Der Westen sollte sich durch die scheinbare Dialogbereitschaft keinesfalls täuschen lassen. Russlands Führung benötigt unbedingt eine längere Kampfpause. Die Friedensverhandlungen würden Putin die Möglichkeit eröffnen, sein Machtsystem zu stabilisieren und die einflussreichen Vertreter der "Partei des Krieges" in die engen innenpolitischen Schranken zu weisen. Gleichzeitig würde der Kreml versuchen, die Atempause dazu zu nutzen, die angeschlagenen russischen Truppen aufzustocken, auszurüsten und Offensivoperationen im Osten und Süden der Ukraine vorzubereiten. Die Vereinbarungen zwischen Moskau und Teheran über den Bau von Kamikaze-Drohnen liefern einen gewichtigen Indizienbeweis für die potenziellen Kriegspläne des Kreml.
So begrüßenswert ein Einfrieren des Konfliktes und eine Rückkehr an den Verhandlungstisch auch sein mögen, werden diese Maßnahmen allein keine dauerhafte Konfliktlösung erlauben. Ohne nachhaltige Sicherheitsgarantien für die Ukraine könnten die Kampfhandlungen schon bald wiederaufflammen. Ob der Westen den weitreichenden Sicherheitsgarantien auch zustimmen wird, ist allerdings ernsthaft in Zweifel zu ziehen.

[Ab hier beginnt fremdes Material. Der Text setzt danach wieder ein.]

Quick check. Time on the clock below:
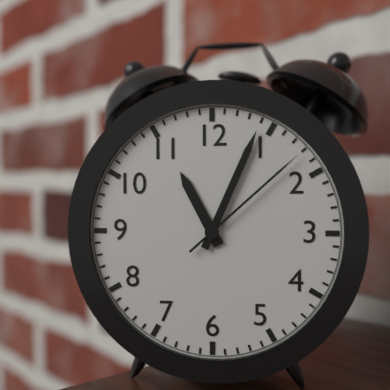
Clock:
11:04:08
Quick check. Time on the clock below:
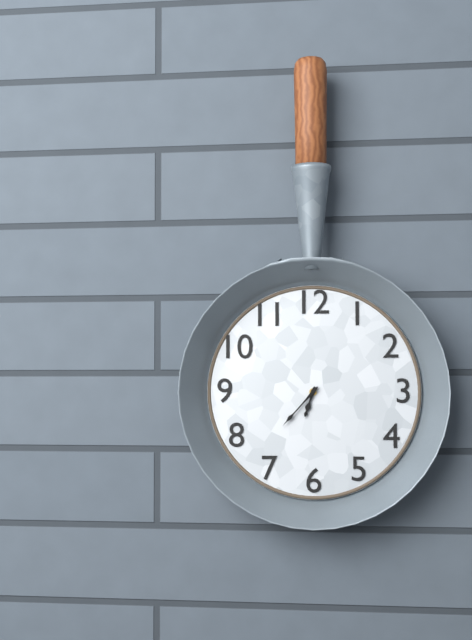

Eine wesentliche Forderung der Ukraine dürfte im erneuten Konfliktfall die Errichtung einer Flugverbotszone sein. Theoretisch ist dies eine wirksame, im Vergleich zu einer Bodenoperation kostengünstige und mit geringem Risiko verbundene Möglichkeit, die Zivilisten zu schützen. Eine praktische Umsetzung ist allerdings kaum vorstellbar. Eine Flugverbotszone würde einen Eintritt der Nato in den Krieg bedeuten und von Russland mit Sicherheit als eine Kriegserklärung ausgelegt werden. Die Sicherheit der Nato-Streitkräfte könnte keinesfalls gewährleitstet werden, nicht zuletzt aufgrund der auf dem Territorium Russlands und der Republik Belarus stationierten Flugabwehrsysteme, welche zunächst eliminiert werden müssten. Eine für eine rechtlich belastbare Errichtung einer Flugverbotszone notwendige UNO-Sicherheitsratsresolution ist angesichts des sicheren Vetos von Seiten Russlands und Chinas nicht zu erwarten. Aus den genannten Gründen lehnt die Nato die Errichtung einer Flugverbotszone seit Beginn der aktuellen Kriegsphase strikt ab.
Unglücklicherweise scheint vor diesem Hintergrund ein baldiger Frieden alles andere als erreichbar oder auch nur absehbar zu sein.